Dr. Livesey arrives at the stockade under a flag of truce to provide medical care to the wounded pirates. He learns from Jim that Silver saved the boy’s life, and Jim hears, to his mystification, that the doctor gave Captain Flint’s map to Silver. Following the directions on the map, the pirates go to find the treasure. As they approach the hiding place, they hear a high voice singing the pirate chantey, “Yo-ho-ho, and a bottle of rum.” The voice also speaks the last words of Captain Flint. The men are terrified until Silver recognizes Ben Gunn’s voice. Then the pirates find the treasure cache opened and the treasure gone. When they uncover only a broken pick and some boards, they turn on Silver and Jim. At that moment, Jim’s friends, with Ben Gunn, arrive to rescue the boy.

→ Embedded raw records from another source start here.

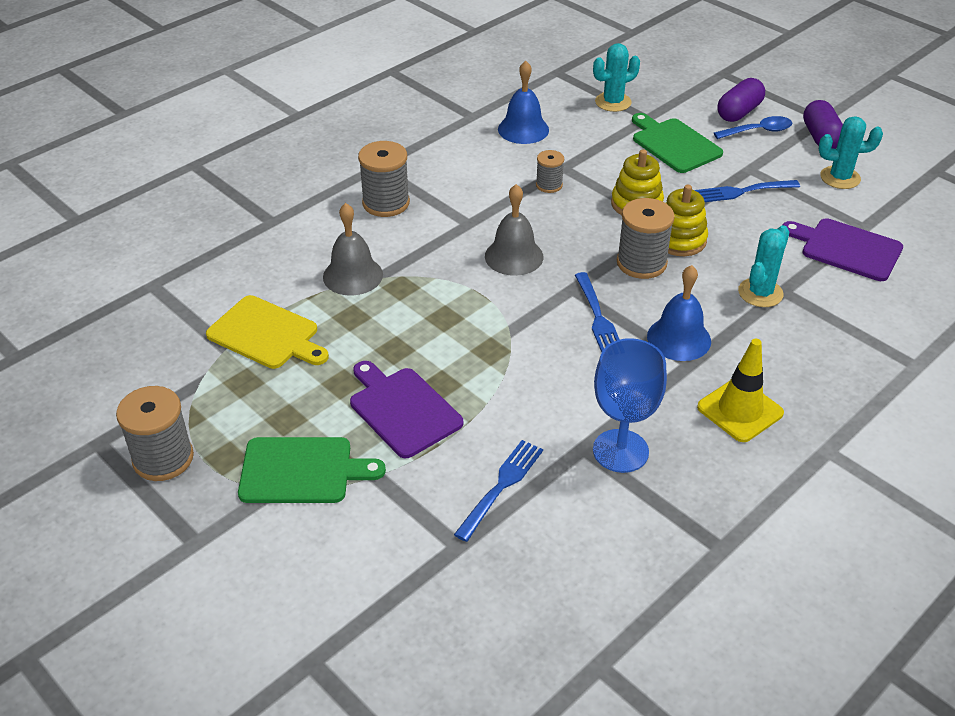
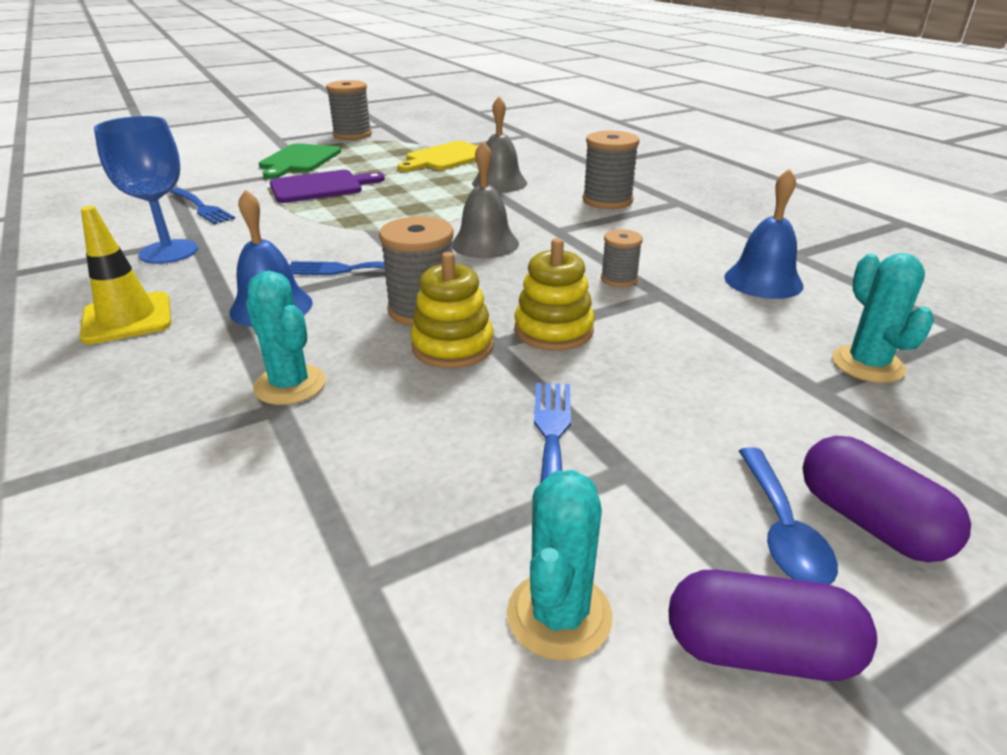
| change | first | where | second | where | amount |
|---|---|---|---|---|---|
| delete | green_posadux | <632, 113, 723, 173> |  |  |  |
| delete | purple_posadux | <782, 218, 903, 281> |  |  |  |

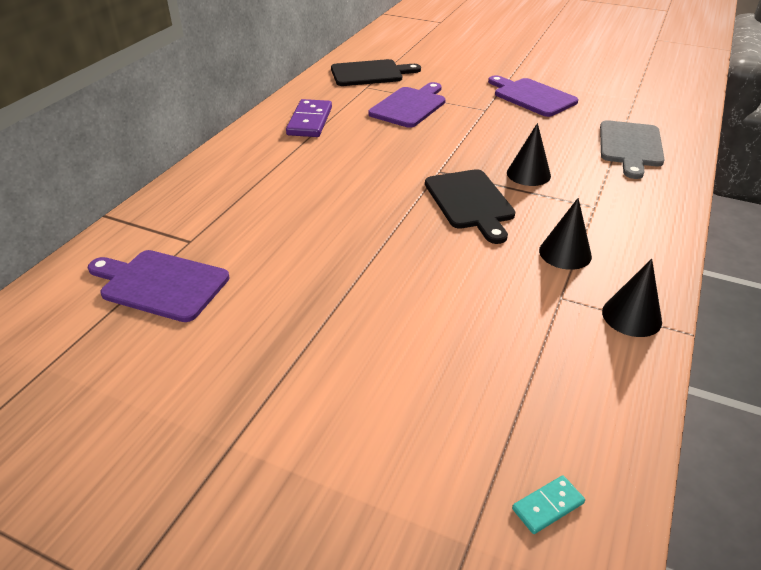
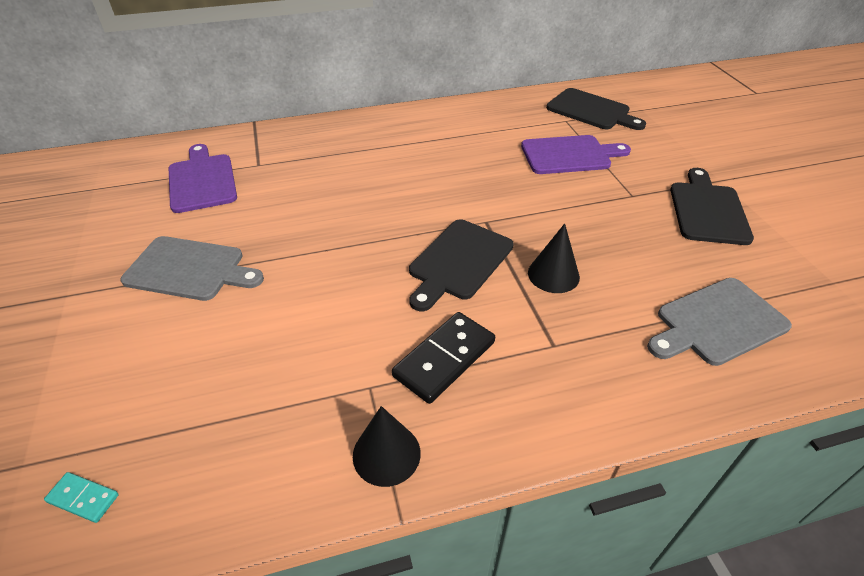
| change | first | where | second | where | amount |
|---|---|---|---|---|---|
| delete | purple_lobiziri | <286, 99, 332, 137> |  |  |  |
| insert |  |  | grey_posadux | <120, 236, 264, 301> |  |
| replace | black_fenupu | <539, 198, 592, 270> | black_lobiziri | <392, 312, 495, 404> |  |
| recolor | purple_posadux | <488, 75, 578, 117> | black_posadux | <670, 168, 754, 245> |  |

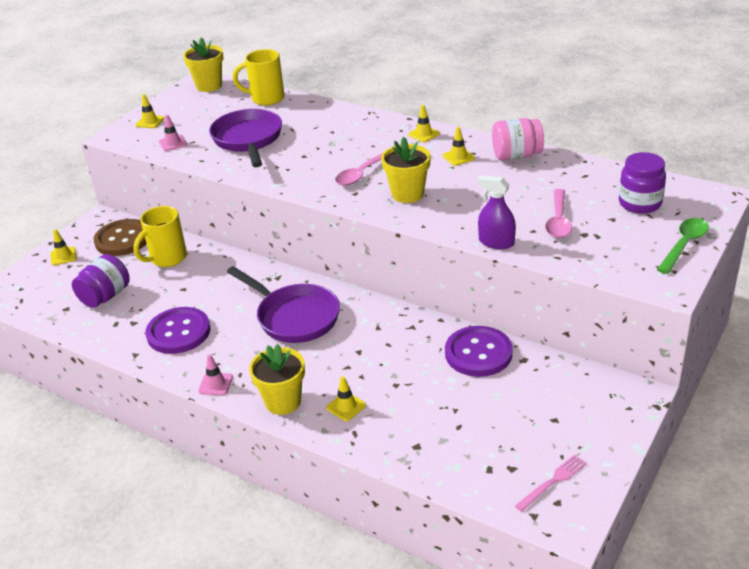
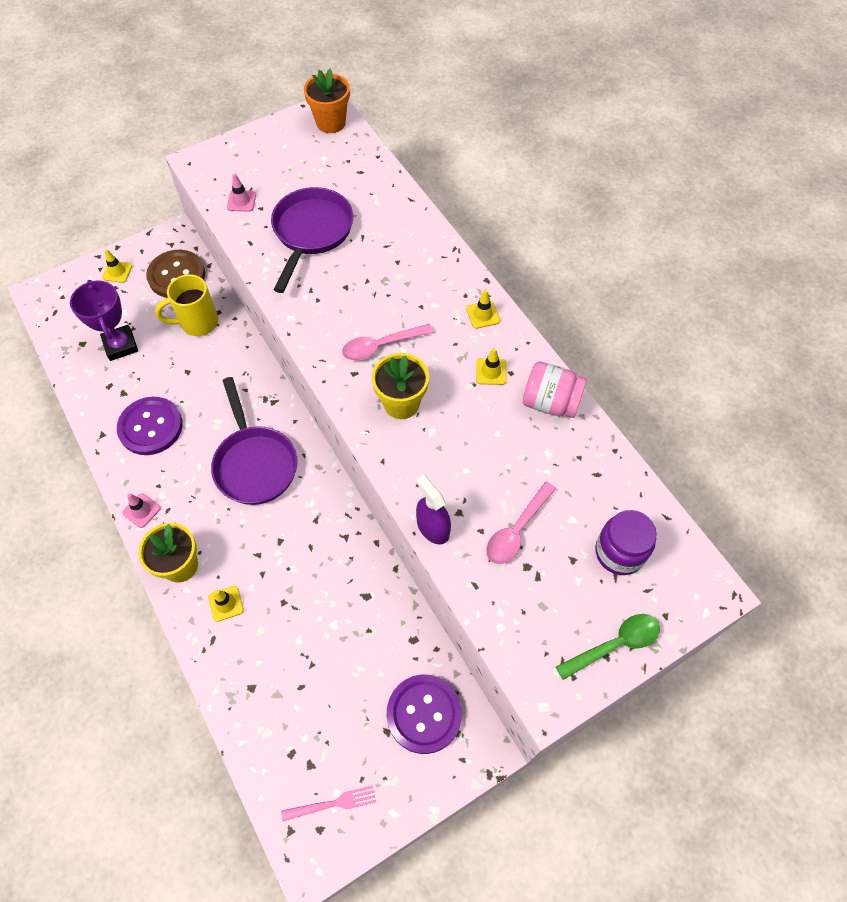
| change | first | where | second | where | amount |
|---|---|---|---|---|---|
| delete | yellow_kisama | <135, 94, 165, 128> |  |  |  |
| delete | yellow_nupiri | <233, 49, 285, 105> |  |  |  |
| move | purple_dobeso | <445, 326, 513, 377> |  | <387, 674, 462, 754> |  |
| replace | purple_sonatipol | <72, 254, 130, 308> | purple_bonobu | <70, 280, 138, 361> |  |
| recolor | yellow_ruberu | <183, 37, 224, 92> | orange_ruberu | <304, 69, 350, 133> |  |

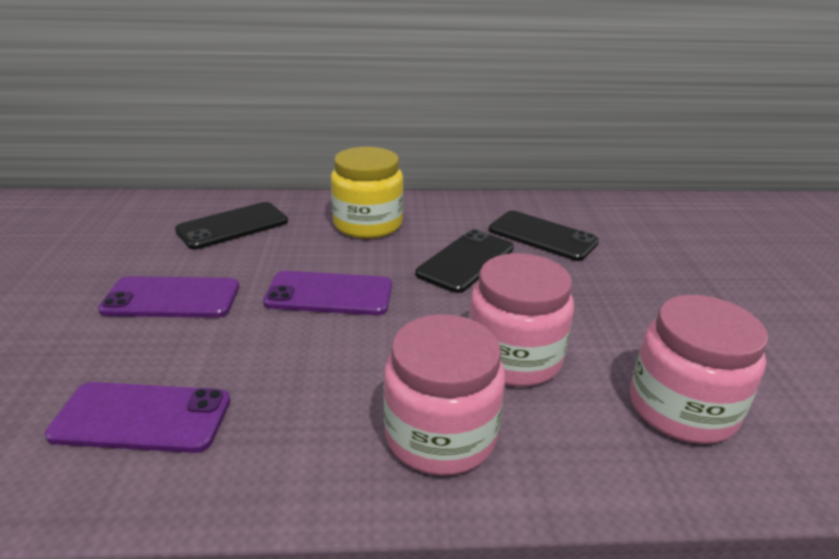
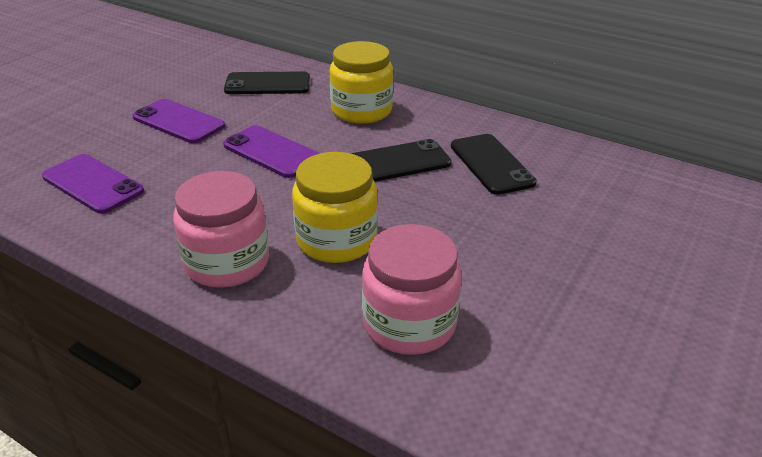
| change | first | where | second | where | amount |
|---|---|---|---|---|---|
| recolor | pink_sonatipol | <469, 253, 574, 387> | yellow_sonatipol | <292, 152, 378, 263> |  |

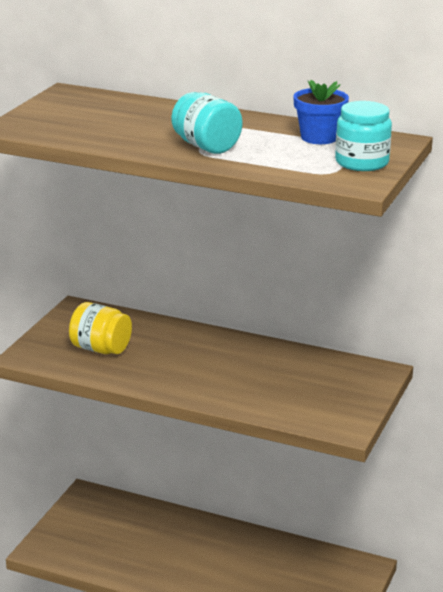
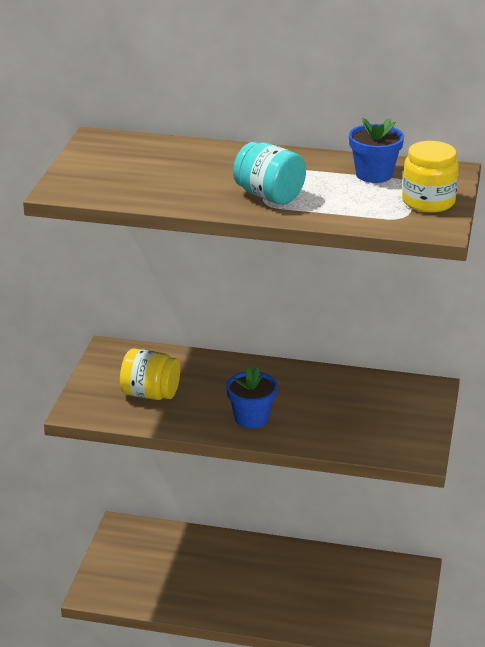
| change | first | where | second | where | amount |
|---|---|---|---|---|---|
| insert |  |  | blue_ruberu | <226, 366, 278, 429> |  |
| recolor | turquoise_sonatipol | <335, 101, 392, 171> | yellow_sonatipol | <402, 141, 459, 213> |  |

Jim then learns what has transpired. Early in his stay on the island, Ben Gunn had discovered the treasure and carried it to his cave. After Dr. Livesey learned this from Gunn, Squire Trelawney’s party abandoned the stockade, and Dr. Livesey gave the useless map to Silver. Jim’s friends moved to Gunn’s safe and well-provisioned quarters.

The Hispaniola having been floated by a tide, the group is able to leave Treasure Island, abandoning there three escaped pirates. They sail to a West Indies port, where, with the connivance of Ben Gunn, John Silver escapes the ship with a bag of coins. After taking on a full crew, the schooner sails back to Bristol, where the survivors of the adventure divide the treasure among them.